SIR WILLIAM HARCOURT

What I said was that after the refusal to issue the Writ was determined by the House, the intimation that at the end of the Session the Writ would be issued was received with the concurrence of the other side.

MR. J. LOWTHER

said, that he entered his emphatic protest at the time against the unconstitutional doctrine founded by the Attorney General, under which he took upon himself, on his own fiat, to inflict a punishment upon a constituency contrary to all precedent, and in the teeth of what would be, under ordinary circumstances, the will of the House. The hon. and learned Gentleman stated that the course pursued was most inconvenient; but he (Mr. J. Lowther) reminded the House that when the Writ was moved for the Attorney General opposed it, and the Opposition urged that the Writ should issue unless the Government were prepared to ask Parliament to deal by means of Statute with the question. The hon. and learned Gentleman declined to introduce a Bill, or to do anything beyond suspending the Writ on his own fiat. It might not be the fact that the coincidence of finding a Liberal candidate was in any way connected with the mysterious decision of the Government in favour of the issuing of the Writ, as the hon. Member for Londonderry (Mr. Lewis) suggested; but it was quite clear that the practice ought not to be drawn into a precedent.

MR. WARTON

said, he would not use any hard words in respect to the Attorney General, because he had told them when the Writ should be allowed to issue—namely, at the end of the Session, and he had kept his word. But he wanted to call attention to the unconstitutional doctrine that the House had the power to punish by suspending a Writ. It was not the case of a Judge who had the power to inflict a penalty; it was the case of a wronged man acting as Judge. The Attorney General was not the person to regulate how long a constituency should be deprived of its Members. He (Mr.
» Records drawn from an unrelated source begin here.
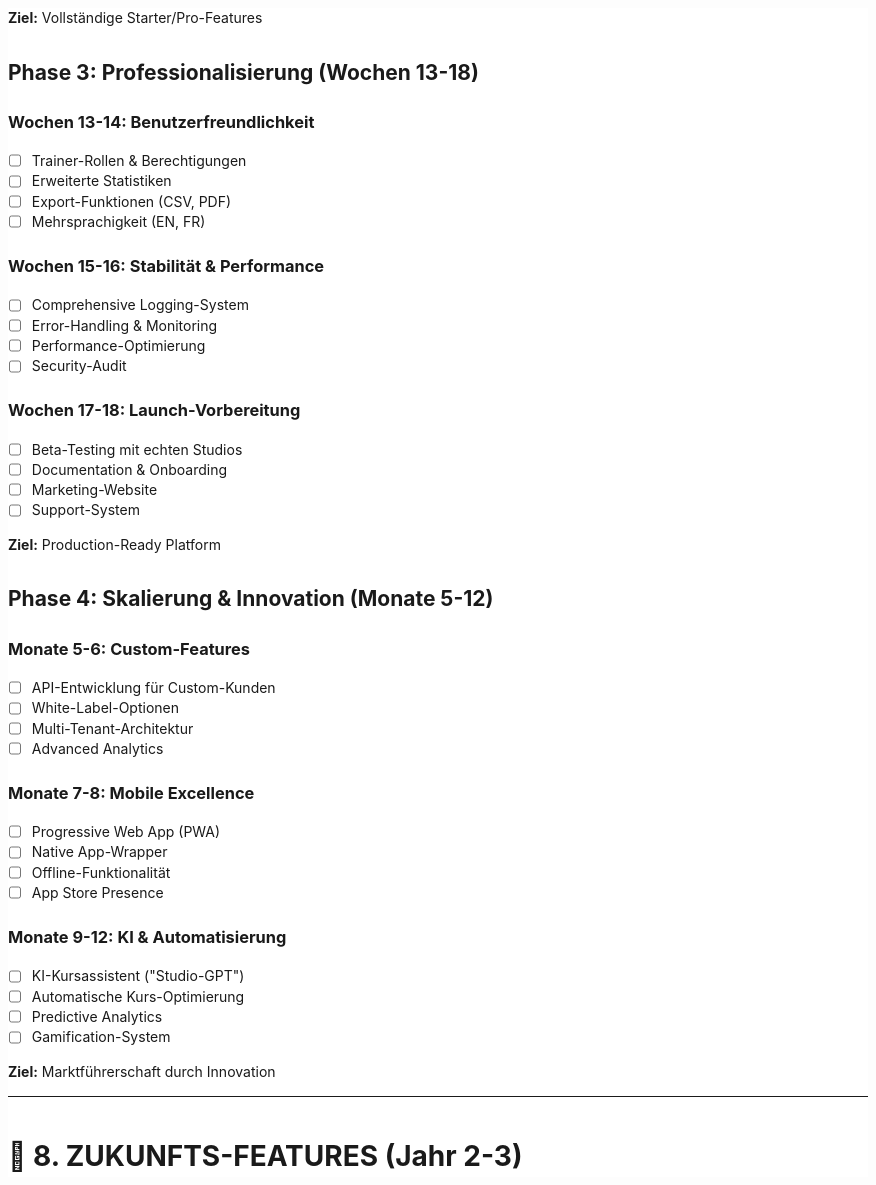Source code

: **Ziel:** Vollständige Starter/Pro-Features

## Phase 3: Professionalisierung (Wochen 13-18)

### Wochen 13-14: Benutzerfreundlichkeit
- [ ] Trainer-Rollen & Berechtigungen
- [ ] Erweiterte Statistiken
- [ ] Export-Funktionen (CSV, PDF)
- [ ] Mehrsprachigkeit (EN, FR)

### Wochen 15-16: Stabilität & Performance
- [ ] Comprehensive Logging-System
- [ ] Error-Handling & Monitoring
- [ ] Performance-Optimierung
- [ ] Security-Audit

### Wochen 17-18: Launch-Vorbereitung
- [ ] Beta-Testing mit echten Studios
- [ ] Documentation & Onboarding
- [ ] Marketing-Website
- [ ] Support-System

**Ziel:** Production-Ready Platform

## Phase 4: Skalierung & Innovation (Monate 5-12)

### Monate 5-6: Custom-Features
- [ ] API-Entwicklung für Custom-Kunden
- [ ] White-Label-Optionen
- [ ] Multi-Tenant-Architektur
- [ ] Advanced Analytics

### Monate 7-8: Mobile Excellence
- [ ] Progressive Web App (PWA)
- [ ] Native App-Wrapper
- [ ] Offline-Funktionalität
- [ ] App Store Presence

### Monate 9-12: KI & Automatisierung
- [ ] KI-Kursassistent ("Studio-GPT")
- [ ] Automatische Kurs-Optimierung
- [ ] Predictive Analytics
- [ ] Gamification-System

**Ziel:** Marktführerschaft durch Innovation

---

# 🔮 8. ZUKUNFTS-FEATURES (Jahr 2-3)
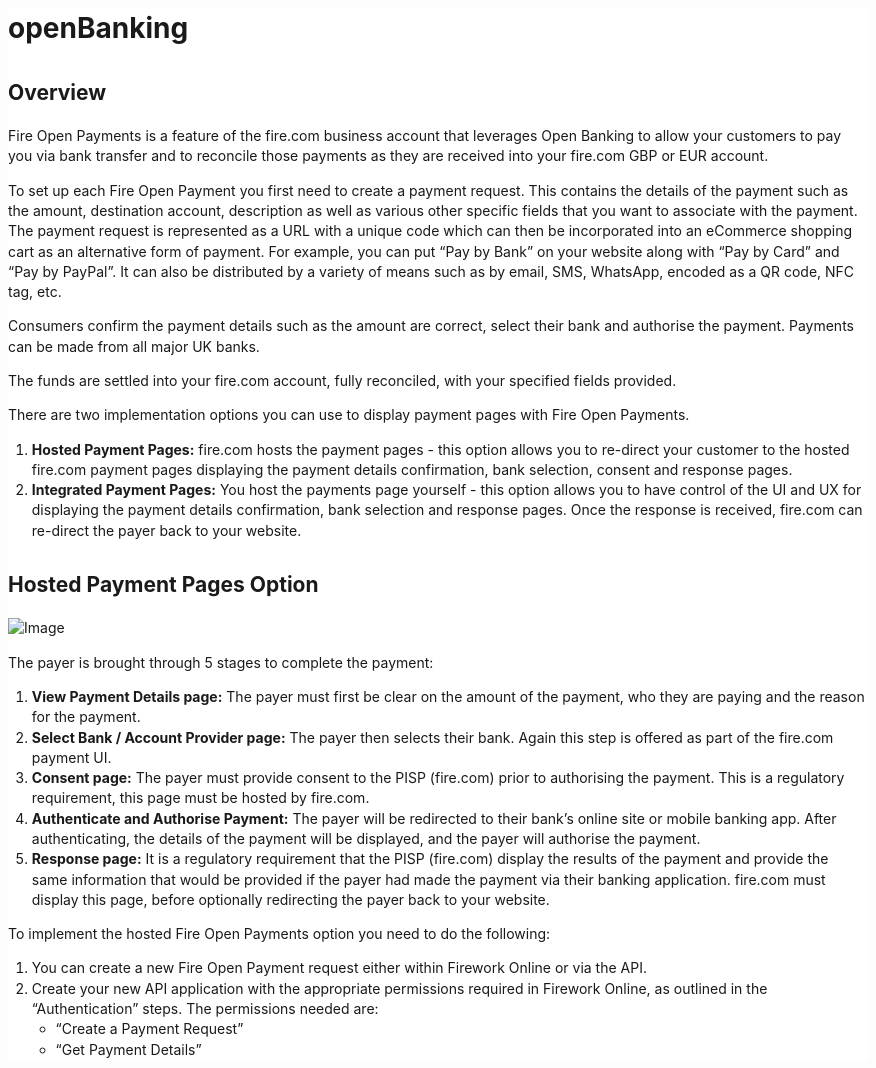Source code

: # openBanking

## Overview

Fire Open Payments is a feature of the fire.com business account that leverages Open Banking to allow your customers to pay you via bank transfer and to reconcile those payments as they are received into your fire.com GBP or EUR account.

To set up each Fire Open Payment you first need to create a payment request. This contains the details of the payment such as the amount, destination account, description as well as various other specific fields that you want to associate with the payment. The payment request is represented as a URL with a unique code which can then be incorporated into an eCommerce shopping cart as an alternative form of payment. For example, you can put “Pay by Bank” on your website along with “Pay by Card” and “Pay by PayPal”. It can also be distributed by a variety of means such as by email, SMS, WhatsApp, encoded as a QR code, NFC tag, etc.

Consumers confirm the payment details such as the amount are correct, select their bank and authorise the payment. Payments can be made from all major UK banks.

The funds are settled into your fire.com account, fully reconciled, with your specified fields provided.

There are two implementation options you can use to display payment pages with Fire Open Payments.
1. **Hosted Payment Pages:** fire.com hosts the payment pages - this option allows you to re-direct your customer to the hosted fire.com payment pages displaying the payment details confirmation, bank selection, consent and response pages.
2. **Integrated Payment Pages:** You host the payments page yourself - this option allows you to have control of the UI and UX for displaying the payment details confirmation, bank selection and response pages. Once the response is received, fire.com can re-direct the payer back to your website.

## Hosted Payment Pages Option
![Image](https://fire.com/docs/images/fop-hosted-flow.png)

The payer is brought through 5 stages to complete the payment:
1. **View Payment Details page:** The payer must first be clear on the amount of the payment, who they are paying and the reason for the payment.
2. **Select Bank / Account Provider page:** The payer then selects their bank. Again this step is offered as part of the fire.com payment UI.
3. **Consent page:**  The payer must provide consent to the PISP (fire.com) prior to authorising the payment. This is a regulatory requirement, this page must be hosted by fire.com.
4. **Authenticate and Authorise Payment:** The payer will be redirected to their bank’s online site or mobile banking app. After authenticating, the details of the payment will be displayed, and the payer will authorise the payment.
5. **Response page:** It is a regulatory requirement that the PISP (fire.com) display the results of the payment and provide the same information that would be provided if the payer had made the payment via their banking application. fire.com must display this page, before optionally redirecting the payer back to your website.

To implement the hosted Fire Open Payments option you need to do the following:
1. You can create a new Fire Open Payment request either within Firework Online or via the API.
2. Create your new API application with the appropriate permissions required in Firework Online, as outlined in the “Authentication” steps. The permissions needed are:
    - “Create a Payment Request”
    - “Get Payment Details”
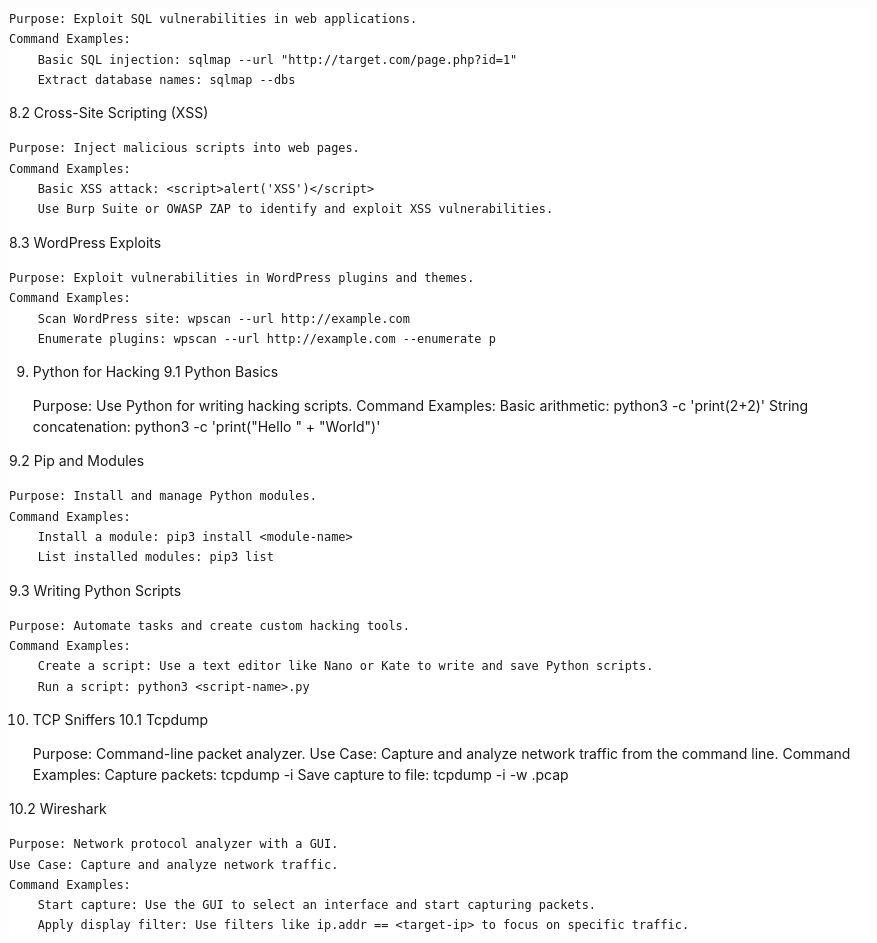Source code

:     Purpose: Exploit SQL vulnerabilities in web applications.
    Command Examples:
        Basic SQL injection: sqlmap --url "http://target.com/page.php?id=1"
        Extract database names: sqlmap --dbs

8.2 Cross-Site Scripting (XSS)

    Purpose: Inject malicious scripts into web pages.
    Command Examples:
        Basic XSS attack: <script>alert('XSS')</script>
        Use Burp Suite or OWASP ZAP to identify and exploit XSS vulnerabilities.

8.3 WordPress Exploits

    Purpose: Exploit vulnerabilities in WordPress plugins and themes.
    Command Examples:
        Scan WordPress site: wpscan --url http://example.com
        Enumerate plugins: wpscan --url http://example.com --enumerate p

9. Python for Hacking
9.1 Python Basics

    Purpose: Use Python for writing hacking scripts.
    Command Examples:
        Basic arithmetic: python3 -c 'print(2+2)'
        String concatenation: python3 -c 'print("Hello " + "World")'

9.2 Pip and Modules

    Purpose: Install and manage Python modules.
    Command Examples:
        Install a module: pip3 install <module-name>
        List installed modules: pip3 list

9.3 Writing Python Scripts

    Purpose: Automate tasks and create custom hacking tools.
    Command Examples:
        Create a script: Use a text editor like Nano or Kate to write and save Python scripts.
        Run a script: python3 <script-name>.py

10. TCP Sniffers
10.1 Tcpdump

    Purpose: Command-line packet analyzer.
    Use Case: Capture and analyze network traffic from the command line.
    Command Examples:
        Capture packets: tcpdump -i <interface>
        Save capture to file: tcpdump -i <interface> -w <file-name>.pcap

10.2 Wireshark

    Purpose: Network protocol analyzer with a GUI.
    Use Case: Capture and analyze network traffic.
    Command Examples:
        Start capture: Use the GUI to select an interface and start capturing packets.
        Apply display filter: Use filters like ip.addr == <target-ip> to focus on specific traffic.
Warton) wished to call attention to the serious development of this principle. In 1881 the House passed an Act suspending the elections of a number of seats. All those cases were adjourned for consideration early in 1882. The Government had again done the same thing, and adjourned these cases by an Act, and the cases had therefore not been considered by Parliament. How did the Government avoid their consideration—by putting forward the Corrupt Practices Bill, which might be a good Bill or it might not be; but certainly, by its enormous length and by its containing a great number of novelties, it was not likely to pass quietly through the House. The result was that some half-dozen places were all deprived of their Members. Delighted as he was to find that the unconstitutional doctrine that places could be deprived of their seats was abandoned, he was sorry to see another doctrine set forth by the Attorney General and the Home Secretary, following upon a suggestion of the hon. and learned Member for Launceston (Sir Hardinge Giffard), that the construction of the Act of Parliament did not render it imperative upon the House to issue a Writ. He (Mr. Warton) was not going to be a party to the House abandoning its Privileges. There was the case of a Commission issued in respect of the election at Northallerton, which was one of the purest elections that ever took place. These things were a lesson to the House to be cautious. The Government had not answered his question when they were going to fill up the other vacant seats? He supposed some other great Bill was to be brought forward. He protested, however, against the unconstitutional doctrine that the issue of a Commission would justify delay in issuing a Writ; at the same time, he was delighted that another unconstitutional doctrine had been abandoned.

Motion agreed to. Ordered, That Mr. Speaker do issue his Warrant to the Clerk of the Crown in Chancery to make out a new Writ for the Election of a Member to serve in this present Parliament for the borough of Wigan, in the room of Francis Sharp Powell, esquire, whose Election has been declared to be void.